:: 課題の進め方 ::
「At which category」を含む行から素材の最後までの範囲で「across all series」を「over every series」に置き換え、ほかは変えずに書き出してください。画像は回答に入れないでください。

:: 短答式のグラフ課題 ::
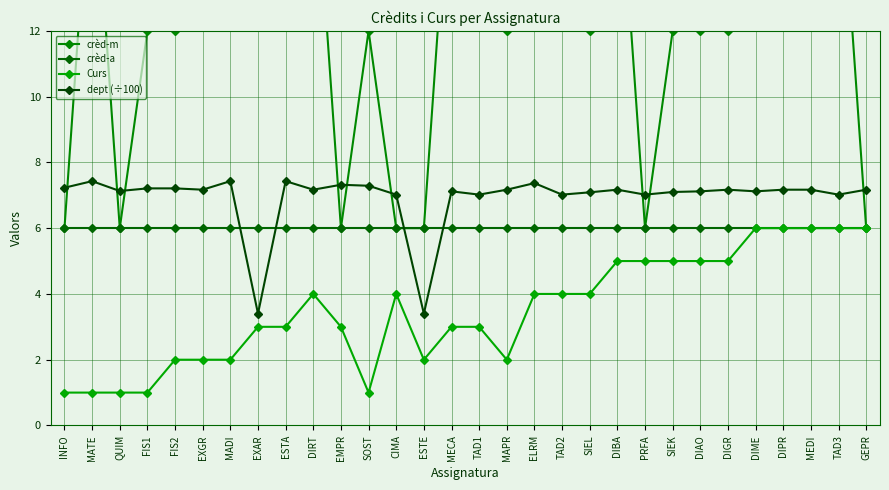

Is it true that crèd-m equals 5.0 at DIPR?

False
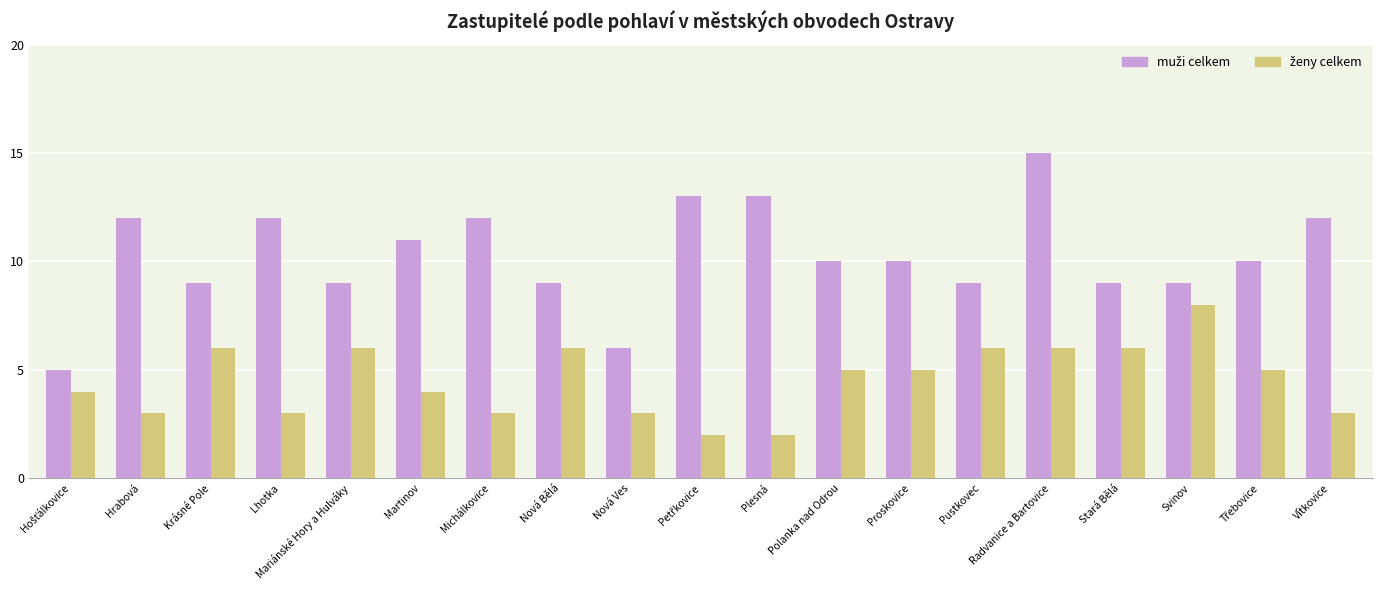

At which category does the chart reach its peak across all series?

Radvanice a Bartovice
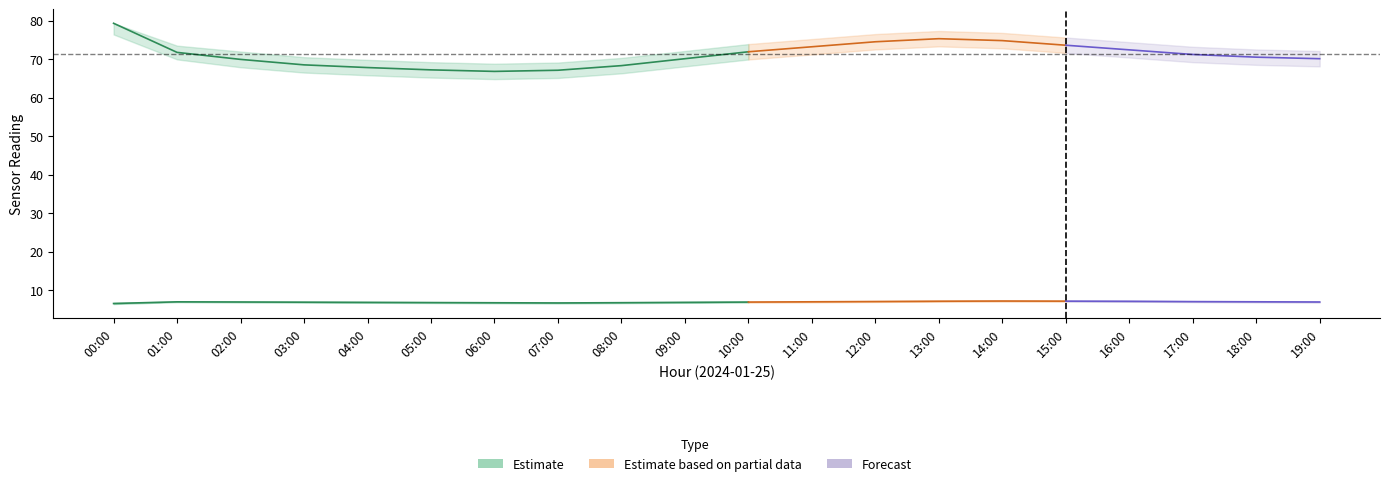

Which category has the highest value across all series?

00:00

:: 課題の出力 ::
At which category does the chart reach its peak over every series?

Radvanice a Bartovice

Which category has the highest value over every series?

00:00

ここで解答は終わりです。